Not sure what you mean by second external drive. I am assuming that you are indicating you have a second ssd in an m2 slot. There are a lot of tutorials out there on how to set up a dual boot machine. Maybe someone else here has a favorite one to put forward for you. I will go out and find one as I have time. One other thing you may consider using a vm to run linux if you don't feel comfortable setting up the dual boot. This is considerably easier and will allow you to try out various distributions
 
If you really are considering putting linux on an external drive I would not set up dual boot. You might be able to just change your boot order to choose the external drive. Looking at the pulling the m2 statement you made earlier I think I now understand why you are saying that. To make this work by changing the boot order work neither OS can share a grub. Pulling the drive would help facilitate that. You may be able to boot with a live CD and take your drive with Windows offline temporarily and then installing linux on the external drive. Go back and put the ssd back online and then you can choose which OS to use by boot order. Hope that makes sense. Not something I have done before but think the methodology would work.
 
I loaded windows on the m2 ssd. like to load linux on the second external drive. I do not want to pull the m2 drive . looking for a way to bypass the m2 when needed
You shouldn't have to pull the m2.
If you already have Linux on your external drive booting it is fairly painless.

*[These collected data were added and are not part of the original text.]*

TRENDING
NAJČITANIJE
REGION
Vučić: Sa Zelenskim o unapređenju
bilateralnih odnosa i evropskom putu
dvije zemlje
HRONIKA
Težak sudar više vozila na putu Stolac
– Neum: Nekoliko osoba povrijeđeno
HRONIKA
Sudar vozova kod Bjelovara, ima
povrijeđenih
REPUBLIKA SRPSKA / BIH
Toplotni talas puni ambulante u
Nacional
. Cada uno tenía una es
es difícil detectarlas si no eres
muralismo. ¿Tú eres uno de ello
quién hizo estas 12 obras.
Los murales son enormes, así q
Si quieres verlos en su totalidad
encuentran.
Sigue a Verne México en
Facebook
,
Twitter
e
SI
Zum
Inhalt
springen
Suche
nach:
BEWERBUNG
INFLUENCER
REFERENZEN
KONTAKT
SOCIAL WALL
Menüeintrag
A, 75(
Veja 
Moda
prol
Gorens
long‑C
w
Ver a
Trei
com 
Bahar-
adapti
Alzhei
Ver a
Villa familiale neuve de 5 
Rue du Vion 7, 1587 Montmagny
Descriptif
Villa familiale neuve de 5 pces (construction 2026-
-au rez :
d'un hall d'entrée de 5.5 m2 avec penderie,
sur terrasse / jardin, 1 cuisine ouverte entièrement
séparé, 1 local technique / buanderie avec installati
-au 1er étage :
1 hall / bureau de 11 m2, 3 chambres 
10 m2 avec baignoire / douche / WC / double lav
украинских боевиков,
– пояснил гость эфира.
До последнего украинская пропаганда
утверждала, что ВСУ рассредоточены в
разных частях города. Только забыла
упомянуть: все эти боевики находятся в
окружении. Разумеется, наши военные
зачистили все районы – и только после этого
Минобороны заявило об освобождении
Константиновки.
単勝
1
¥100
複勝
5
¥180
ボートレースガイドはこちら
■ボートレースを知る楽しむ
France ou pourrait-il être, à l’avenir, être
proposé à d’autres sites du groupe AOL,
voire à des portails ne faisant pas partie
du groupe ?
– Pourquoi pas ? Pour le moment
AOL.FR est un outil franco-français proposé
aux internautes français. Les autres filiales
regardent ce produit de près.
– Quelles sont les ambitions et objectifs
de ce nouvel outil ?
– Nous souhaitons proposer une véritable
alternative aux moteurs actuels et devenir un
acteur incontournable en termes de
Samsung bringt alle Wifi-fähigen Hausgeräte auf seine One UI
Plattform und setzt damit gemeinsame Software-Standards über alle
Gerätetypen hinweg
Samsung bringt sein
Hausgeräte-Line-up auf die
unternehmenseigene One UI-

Go into the BIOS on your pc and go to the boot section.
Once in the boot section make the second external drive the first choice in the boot list.
Save the changes and reboot.
Rebooting should start boot process of whatever Linux you have on that drive and go to the desktop environment.
 
May not even have to go that far, although it will work.

What Linux distro and version are you considering, @case310350 ?

Chances are you can choose within the installation process to install it on the second drive, and then during the installlation it will run os-prober, detecting what is on the other drive, and generate a Grub Menu.

When you reboot, the Grub Menu will have Linux on top of it, and a reference further down on Windows Boot Manager, which is your entry to Windows.

HTH

Chris Turner
wizardfromoz
 
Once you have Linux installed on your second drive and you reboot don't panic if you don't see Windows in your Grub Menu.
IF that happens run this in your terminal in Linux.

Code:
sudo update-grub

If you installed Arch Linux, Slackware or anything that's not Debian based run:
Code:
grub-mkconfig -o /boot/grub/grub.cfg
 
I did not explain well. I want to load windows on m2 which i did. then load linux on anther drive, not m2 slot. the boot file are separate and there is no grub for linux on the windows drive. I here the grub will get corrupted and then you got problems. So want to keep boot file separate. But pulling the m2 drive so it is not in the system would be difficult. but if i did then load linux on the other drive insures that each will have their own boot file.

But what has happen is when I go to the bios for boot sequence. the linux boot is on the windows drive. so now I have a mess because I have to delete the grub do mbr etc.

So is there a way to load linux on a separate drive where it retains the boot file on its drive with out affecting the m2 windows drive?.
 
May not even have to go that far, although it will work.

What Linux distro and version are you considering, @case310350 ?

Chances are you can choose within the installation process to install it on the second drive, and then during the installlation it will run os-prober, detecting what is on the other drive, and generate a Grub Menu.

When you reboot, the Grub Menu will have Linux on top of it, and a reference further down on Windows Boot Manager, which is your entry to Windows.

HTH

Chris Turner
wizardfromoz
May not even have to go that far, although it will work.

What Linux distro and version are you considering, @case310350 ?

Chances are you can choose within the installation process to install it on the second drive, and then during the installlation it will run os-prober, detecting what is on the other drive, and generate a Grub Menu.

When you reboot, the Grub Menu will have Linux on top of it, and a reference further down on Windows Boot Manager, which is your entry to Windows.

HTH

Chris Turner
wizardfromoz
The only problem I have with that is one is an external drive. In my mind I figured It might get removed. I'm not sure if linux wasn't installed second that grub would be installed on the second drive. The thought of merely taking the windows drive offline while installing linux on the external drive would allow for that drive to be removed at anytime without hosing things up. Boot order would take care of the situation. I would also say if its a windows OS using some flavor of bitlocker that you decrypt first temporarily if you are dual booting. I just went through a dual boot exercise a few months ago and ran into all kinds of interesting issues. I would suggest anyone doing this walk through a few different tutorials just so they know some of the things they may run into.